The departure of Schools Chancellor Cathie Black delivered another black eye to Mayor Michael Bloomberg and observers suggested that the debacle ultimately could tarnish Hizzoner’s legacy and hobble his political aspirations.
“It hurts Bloomberg nationally in the sense that it erodes the perception of him as a skilled manager,” said Ken Sherrill, a political science professor at Hunter College. “He’s wounded."
Black’s botched appointment, coupled with the mayor’s assailed handling of the December blizzard and unpopular push to change the law so he could run for a third term in 2009, feed into the public’s perception of him as an out-of-touch billionaire pol, observers said.

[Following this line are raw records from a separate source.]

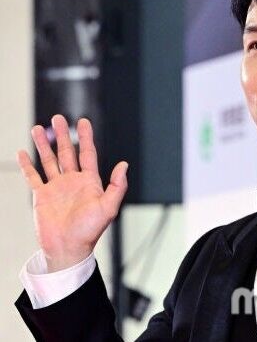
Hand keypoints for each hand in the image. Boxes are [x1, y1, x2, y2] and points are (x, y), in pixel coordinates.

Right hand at [16, 114, 127, 271]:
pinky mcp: (41, 196)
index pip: (87, 153)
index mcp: (90, 182)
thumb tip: (124, 164)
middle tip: (58, 118)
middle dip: (63, 135)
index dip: (86, 137)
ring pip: (49, 160)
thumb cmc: (90, 231)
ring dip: (44, 144)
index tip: (84, 121)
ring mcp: (56, 187)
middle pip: (67, 152)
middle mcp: (73, 181)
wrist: (68, 248)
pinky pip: (33, 176)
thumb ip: (117, 186)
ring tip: (38, 128)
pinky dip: (27, 165)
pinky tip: (22, 153)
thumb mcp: (108, 207)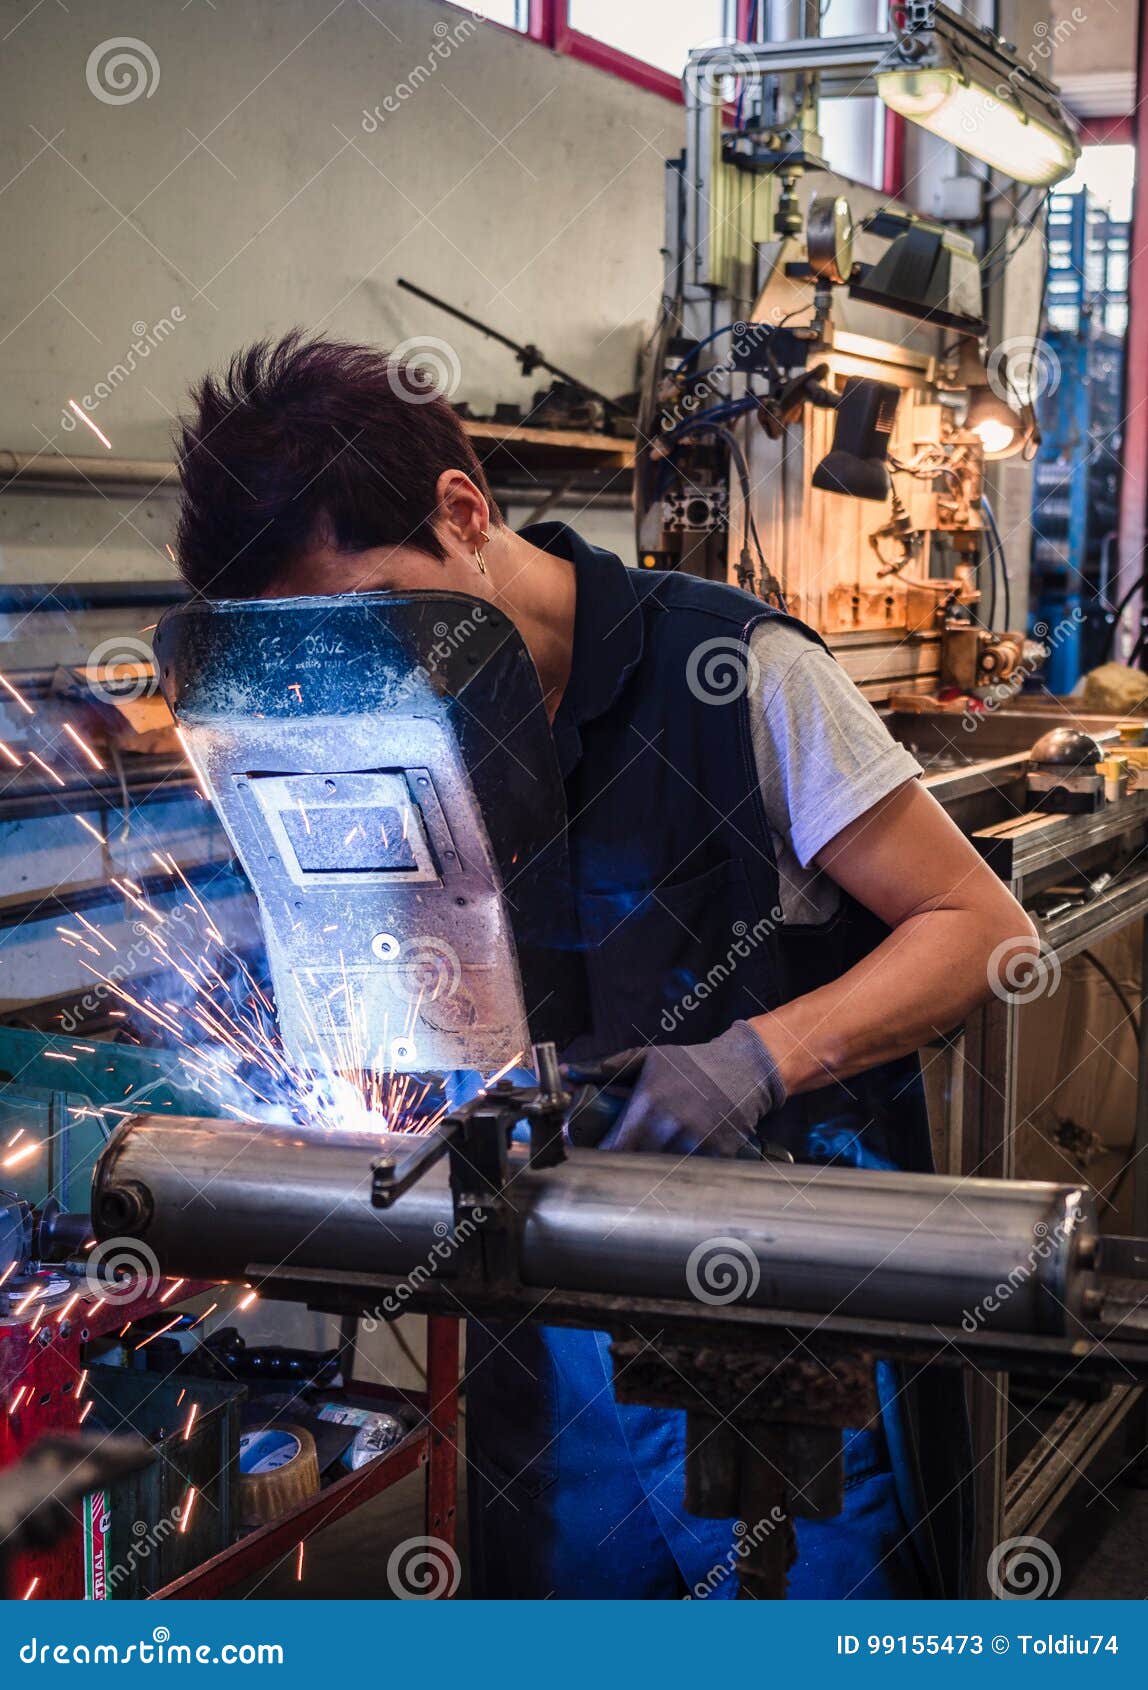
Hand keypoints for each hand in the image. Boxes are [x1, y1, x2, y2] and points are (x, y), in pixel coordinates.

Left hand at [597, 1021, 785, 1156]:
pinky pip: (692, 1174)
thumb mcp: (650, 1057)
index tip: (603, 1160)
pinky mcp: (717, 1156)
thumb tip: (569, 1073)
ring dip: (656, 1171)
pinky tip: (684, 1163)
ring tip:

“This appointment was a monumental blunder of judgment and an arrogant abuse of his political power,” said Michael Meyers, Executive Director of the New York Civil Rights Coalition. "Once again, Mayor Bloomberg puts politics and cronyism rather than children first."

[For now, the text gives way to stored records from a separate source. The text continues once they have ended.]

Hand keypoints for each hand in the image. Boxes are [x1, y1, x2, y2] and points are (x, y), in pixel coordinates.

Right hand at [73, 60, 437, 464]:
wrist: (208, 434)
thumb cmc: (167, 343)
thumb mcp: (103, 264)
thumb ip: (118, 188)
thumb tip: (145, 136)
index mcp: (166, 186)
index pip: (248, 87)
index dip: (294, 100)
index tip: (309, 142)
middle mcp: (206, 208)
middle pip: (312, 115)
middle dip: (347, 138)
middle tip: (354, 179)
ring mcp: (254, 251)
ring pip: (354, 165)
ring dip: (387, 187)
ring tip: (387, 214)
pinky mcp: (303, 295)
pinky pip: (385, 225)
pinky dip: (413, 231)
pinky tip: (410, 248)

Bloomberg deflected criticism of his tenure Thursday.
“I think we’re going to do more in our third term than we did in the second term, and the second term was better than the first term,” he said at a press conference.
George Arzt, a Democratic consultant, defended Bloomberg, saying that “to be able to fire someone who you’ve invested in a great deal (showed)… a great strength.”
Bloomberg has insisted that he will not run for president in 2012, but if he were to stay in politics the Black fiasco could help sink him, pundits said.
“It’s certainly going to be brought up and it’s going to be ammunition,” said Bruce Berg, a political science professor at Fordham University.